Mitsubishi Heavy and Infinium to collaborate on the production and deployment of electrofuels in Japan
Mitsubishi Heavy Industries (MHI) has signed a Memorandum of Understanding with Infinium, an electrofuels company (earlier post). The agreement, which builds on MHI’s 2021 investment in Infinium (earlier post), will focus on exploring the deployment of Infinium’s proprietary electrofuels technology in the Japanese market.
Infinium electrofuels are classified as ultra-low carbon fuels because they reduce carbon dioxide emissions by up to 97% when compared to traditional jet and diesel fuels. They are a drop-in replacement for fossil-based fuels and can be used in airplanes, trucks, and ships without the need for costly engine modifications.
Infinium utilizes waste CO2 and hydrogen, which are converted to synthetic gas using Infinium’s proprietary, patented CO2Cat catalyst. The synthetic gas is then fed through a second reactor and proprietary production step to convert synthesis gas directly into liquid fuels.

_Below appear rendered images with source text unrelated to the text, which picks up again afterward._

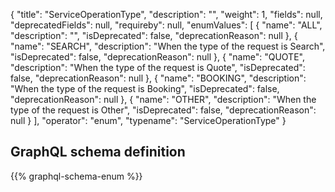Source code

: {
  "title": "ServiceOperationType",
  "description": "",
  "weight": 1,
  "fields": null,
  "deprecatedFields": null,
  "requireby": null,
  "enumValues": [
    {
      "name": "ALL",
      "description": "",
      "isDeprecated": false,
      "deprecationReason": null
    },
    {
      "name": "SEARCH",
      "description": "When the type of the request is Search",
      "isDeprecated": false,
      "deprecationReason": null
    },
    {
      "name": "QUOTE",
      "description": "When the type of the request is Quote",
      "isDeprecated": false,
      "deprecationReason": null
    },
    {
      "name": "BOOKING",
      "description": "When the type of the request is Booking",
      "isDeprecated": false,
      "deprecationReason": null
    },
    {
      "name": "OTHER",
      "description": "When the type of the request is Other",
      "isDeprecated": false,
      "deprecationReason": null
    }
  ],
  "operator": "enum",
  "typename": "ServiceOperationType"
}
## GraphQL schema definition

{{% graphql-schema-enum %}}
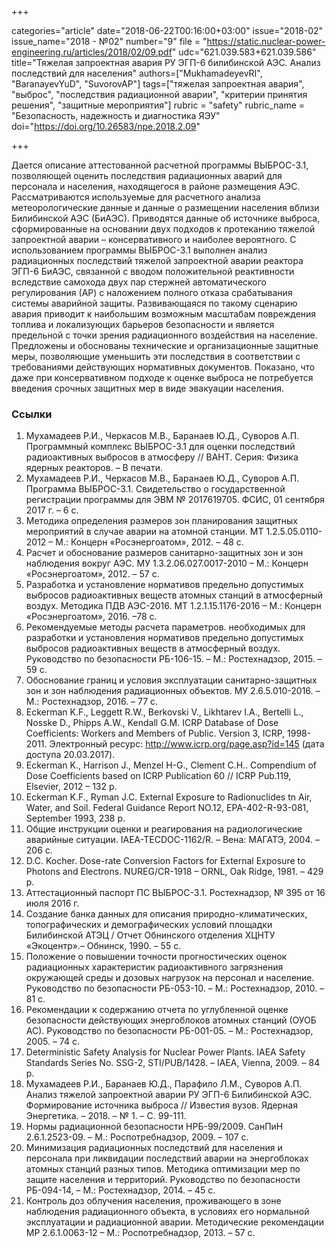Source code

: +++

categories="article"
date="2018-06-22T00:16:00+03:00"
issue="2018-02"
issue_name="2018 - №02"
number="9"
file = "https://static.nuclear-power-engineering.ru/articles/2018/02/09.pdf"
udc="621.039.583+621.039.586"
title="Тяжелая запроектная авария РУ ЭГП-6 билибинской АЭС. Анализ последствий для населения"
authors=["MukhamadeyevRI", "BaranayevYuD", "SuvorovAP"]
tags=["тяжелая запроектная авария", "выброс", "последствия радиационной аварии", "критерии принятия решения", "защитные мероприятия"]
rubric = "safety"
rubric_name = "Безопасность, надежность и диагностика ЯЭУ"
doi="https://doi.org/10.26583/npe.2018.2.09"

+++

Дается описание аттестованной расчетной программы ВЫБРОС-3.1, позволяющей оценить последствия радиационных аварий для персонала и населения, находящегося в районе размещения АЭС. Рассматриваются используемые для расчетного анализа метеорологические данные и данные о размещении населения вблизи Билибинской АЭС (БиАЭС). Приводятся данные об источнике выброса, сформированные на основании двух подходов к протеканию тяжелой запроектной аварии – консервативного и наиболее вероятного. С использованием программы ВЫБРОС-3.1 выполнен анализ радиационных последствий тяжелой запроектной аварии реактора ЭГП-6 БиАЭС, связанной с вводом положительной реактивности вследствие самохода двух пар стержней автоматического регулирования (АР) с наложением полного отказа срабатывания системы аварийной защиты. Развивающаяся по такому сценарию авария приводит к наибольшим возможным масштабам повреждения топлива и локализующих барьеров безопасности и является предельной с точки зрения радиационного воздействия на население. Предложены и обоснованы технические и организационные защитные меры, позволяющие уменьшить эти последствия в соответствии с требованиями действующих нормативных документов. Показано, что даже при консервативном подходе к оценке выброса не потребуется введения срочных защитных мер в виде эвакуации населения.

### Ссылки

1. Мухамадеев Р.И., Черкасов М.В., Баранаев Ю.Д., Суворов А.П. Программный комплекс ВЫБРОС-3.1 для оценки последствий радиоактивных выбросов в атмосферу // ВАНТ. Серия: Физика ядерных реакторов. – В печати.
2. Мухамадеев Р.И., Черкасов М.В., Баранаев Ю.Д., Суворов А.П. Программа ВЫБРОС-3.1. Свидетельство о государственной регистрации программы для ЭВМ № 2017619705. ФСИС, 01 сентября 2017 г. – 6 с.
3. Методика определения размеров зон планирования защитных мероприятий в случае аварии на атомной станции. МТ 1.2.5.05.0110-2012 – М.: Концерн «Росэнергоатом», 2012. – 48 с.
4. Расчет и обоснование размеров санитарно-защитных зон и зон наблюдения вокруг АЭС. МУ 1.3.2.06.027.0017-2010 – М.: Концерн «Росэнергоатом», 2012. – 57 с.
5. Разработка и установление нормативов предельно допустимых выбросов радиоактивных веществ атомных станций в атмосферный воздух. Методика ПДВ АЭС-2016. МТ 1.2.1.15.1176-2016 – М.: Концерн «Росэнергоатом», 2016. –78 с.
6. Рекомендуемые методы расчета параметров. необходимых для разработки и установления нормативов предельно допустимых выбросов радиоактивных веществ в атмосферный воздух. Руководство по безопасности РБ-106-15. – М.: Ростехнадзор, 2015. – 59 с.
7. Обоснование границ и условия эксплуатации санитарно-защитных зон и зон наблюдения радиационных объектов. МУ 2.6.5.010-2016. – М.: Ростехнадзор, 2016. – 77 с.
8. Eckerman K.F., Leggett R.W., Berkovski V., Likhtarev I.A., Bertelli L., Nosske D., Phipps A.W., Kendall G.M. ICRP Database of Dose Coefficients: Workers and Members of Public. Version 3, ICRP, 1998-2011. Электронный ресурс: http://www.icrp.org/page.asp?id=145 (дата доступа 20.03.2017).
9. Eckerman K., Harrison J., Menzel H-G., Clement C.H.. Compendium of Dose Coefficients based on ICRP Publication 60 // ICRP Pub.119, Elsevier, 2012 – 132 p.
10. Eckerman K.F., Ryman J.C. External Exposure to Radionuclides tn Air, Water, and Soil. Federal Guidance Report NO.12, EPA-402-R-93-081, September 1993, 238 p.
11. Общие инструкции оценки и реагирования на радиологические аварийные ситуации. IAEA-TECDOC-1162/R. – Вена: МАГАТЭ, 2004. – 206 с.
12. D.C. Kocher. Dose-rate Conversion Factors for External Exposure to Photons and Electrons. NUREG/CR-1918 – ORNL, Oak Ridge, 1981. – 429 p.
13. Аттестационный паспорт ПС ВЫБРОС-3.1. Ростехнадзор, № 395 от 16 июля 2016 г.
14. Создание банка данных для описания природно-климатических, топографических и демографических условий площадки Билибинской АТЭЦ / Отчет Обнинского отделения ХЦНТУ «Экоцентр».– Обнинск, 1990. – 55 с.
15. Положение о повышении точности прогностических оценок радиационных характеристик радиоактивного загрязнения окружающей среды и дозовых нагрузок на персонал и население. Руководство по безопасности РБ-053-10. – М.: Ростехнадзор, 2010. – 81 с.
16. Рекомендации к содержанию отчета по углубленной оценке безопасности действующих энергоблоков атомных станций (ОУОБ АС). Руководство по безопасности РБ-001-05. – М.: Ростехнадзор, 2005. – 74 с.
17. Deterministic Safety Analysis for Nuclear Power Plants. IAEA Safety Standards Series No. SSG-2, STI/PUB/1428. – IAEA, Vienna, 2009. – 84 p.
18. Мухамадеев Р.И., Баранаев Ю.Д., Парафило Л.М., Суворов А.П. Анализ тяжелой запроектной аварии РУ ЭГП-6 Билибинской АЭС. Формирование источника выброса // Известия вузов. Ядерная Энергетика. – 2018. – № 1. – С. 99-111.
19. Нормы радиационной безопасности НРБ-99/2009. СанПиН 2.6.1.2523-09. – М.: Роспотребнадзор, 2009. – 107 с.
20. Минимизация радиационных последствий для населения и персонала при ликвидации последствий аварии на энергоблоках атомных станций разных типов. Методика оптимизации мер по защите населения и территорий. Руководство по безопасности РБ-094-14, – М.: Ростехнадзор, 2014. – 45 с.
21. Контроль доз облучения населения, проживающего в зоне наблюдения радиационного объекта, в условиях его нормальной эксплуатации и радиационной аварии. Методические рекомендации МР 2.6.1.0063-12 – М.: Роспотребнадзор, 2013. – 57 с.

By combining Infinium Electrofuels production technology with MHI Group’s CO2 capture technology and value chain solutions, MHI aims to accelerate the realization of a carbon-neutral society in Japan, alongside its existing strategies such as EV-oriented transportation, CO2 recovery and carbon offsets.
This collaboration also supports the Japanese government’s Green Growth Strategy, which aims to reduce greenhouse gas emissions by 46% by 2030 (from 2013 levels) and achieve carbon neutrality by 2050. The use of carbon-neutral fuels is expected to play a key role in decarbonizing industries where this is typically challenging such as long-distance transportation, air transportation, and marine transportation, where electric vehicles are considered difficult to utilize at scale.
MHI Group is working to realize a carbon-neutral society and building a CO2 ecosystem is one of the pillars of this effort. Through this collaboration, MHI will further promote the CCUS value chain, as well as the digital grid it designed with IBM Japan to visualize CO₂ distribution, CO₂NNEX.